No structures remain in any of the settlements today. Everything has been salvaged, stolen, vandalized or burned to nothing but ash piles and rusty nails. Roofless adobe walls have melted back into the sands from which they rose.
Blow sand that had covered the arrastra at Old Dale has recently been excavated. Contrary to being pleased by the amateur archeological work, Wharff is wary, concerned that the people who did the digging may return to unearth the stones, looking for any traces of stray gold that may be left below the rock floor of the historical structure.
Photos from as recently as the 1960s depict a few wood structures still in existence at Virginia Dale mine. The largest was the mine’s headframe, a tower that sits over the vertical shaft, used to lift ore buckets into and out of the diggings.
The infant Carl P. McCabe, born Oct. 17,1903, died at Gold Crown Jan. 14, 1904. The baby’s short life is commemorated by a simple, flat headstone placed in the remote ghost town 70 years later by the historical society E Clampus Vitus.

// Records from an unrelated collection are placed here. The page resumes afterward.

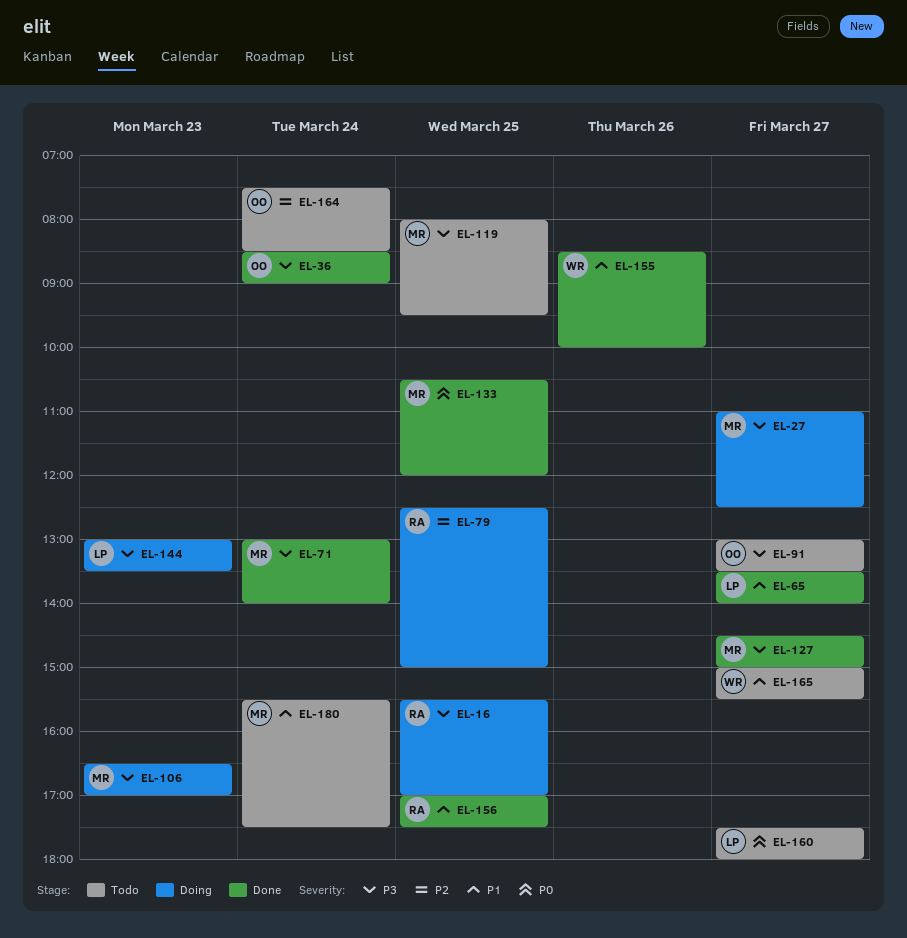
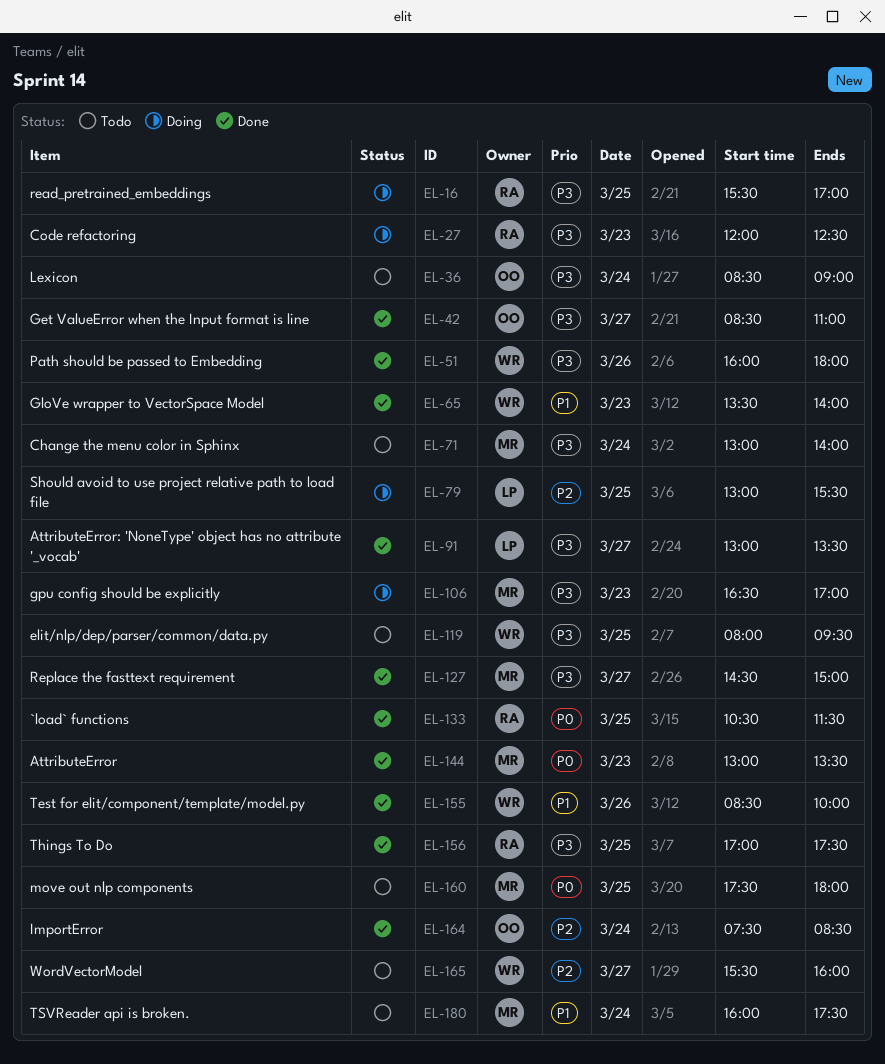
EL-27, owner: MR -> RA
EL-27, day: Mar 27 -> Mar 23
EL-27, begins: 11:00 -> 12:00
EL-36, status: Done -> Todo
EL-42: none -> present
EL-51: none -> present
EL-65, owner: LP -> WR
EL-65, day: Mar 27 -> Mar 23
EL-71, status: Done -> Todo
EL-79, owner: RA -> LP
EL-79, begins: 12:30 -> 13:00
EL-79, ends: 15:00 -> 15:30
EL-91, status: Todo -> Done
EL-91, owner: OO -> LP
EL-119, owner: MR -> WR
EL-133, owner: MR -> RA
EL-133, ends: 12:00 -> 11:30
EL-144, status: Doing -> Done
EL-144, owner: LP -> MR
EL-144, priority: P3 -> P0
EL-156, priority: P1 -> P3
EL-160, owner: LP -> MR
EL-160, day: Mar 27 -> Mar 25
EL-164, status: Todo -> Done
EL-165, priority: P1 -> P2
EL-165, begins: 15:00 -> 15:30
EL-165, ends: 15:30 -> 16:00
EL-180, begins: 15:30 -> 16:00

Bob Connors, Morongo Basin Historical Society president, was along for a tour of the historic area Saturday with about a dozen others in six vehicles equipped with four-wheel drive.
The extra traction came in handy a few times during the tour for rough spots and wash-outs in the hundred-year-old roads first blazed by wooden wagons and mule teams prior to the advent of the internal combustion engine.

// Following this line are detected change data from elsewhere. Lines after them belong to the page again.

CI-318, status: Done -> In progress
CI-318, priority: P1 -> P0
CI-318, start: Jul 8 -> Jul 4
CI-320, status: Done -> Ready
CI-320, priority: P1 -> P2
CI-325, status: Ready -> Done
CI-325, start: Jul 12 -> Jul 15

“The roads were pretty rough in places but we survived,” Connors reported to MBHS members who didn’t make this trip.
The fourth and final stop of the day, scheduled for the Gold Crown Mine, was not to be. As the caravan picked its way through ravines and across washes, the desert’s spooky silence was ripped away by an explosion and plume of white smoke succeeded by staccato automatic weapons fire and shotgun blasts.
Wharff drove ahead, stopping at the crest of a low ridge and blew his truck’s horn to let the shooters know another group was in the area. When they continued to fire their weapons, the retired Marine quickly decided that discretion was the better part of valor and turned the caravan back toward camp.
The final stop on the tour was a barbecue, complete with potato salads and thick pork chops, provided by appreciative visitors from Orange County, out for the weekend.
A few years back, Wharff was out at the Old Dale townsite by himself, enjoying the solace of a spring morning, kicking around the rocks in their rich patina of desert varnish, taking photos and doing research for the mining class he teaches at Copper Mountain College.
The late morning was warm, with a light breeze. Wharff was “in the zone” with his historic maps and photos of the area, lost in the moment, imagining what it was like back when Dale was booming.
The desert’s uncanny calm and quiet can play tricks on a person’s hearing, its heat can play tricks on a person’s vision, its beguiling beauty can play tricks on a person’s thoughts.
Apart from a hawk’s caw and a lizard scurrying from a clump of dried grass to his hole, the hills were silent and still. Then, incredibly, from the direction of the abandoned mines, Wharff heard the tinpanny notes of a player piano pleasantly plinking out some bawdy barroom ballad.
Wharff shares the details of his glimpse at a wrinkle in time reluctantly, concerned that some might question the credibility of an historian who lays claim to actually stepping back in time.
The mining expert is quick to point out that he didn’t see any apparitions, just that hint of old-time piano music. But for that instant, history beckoned.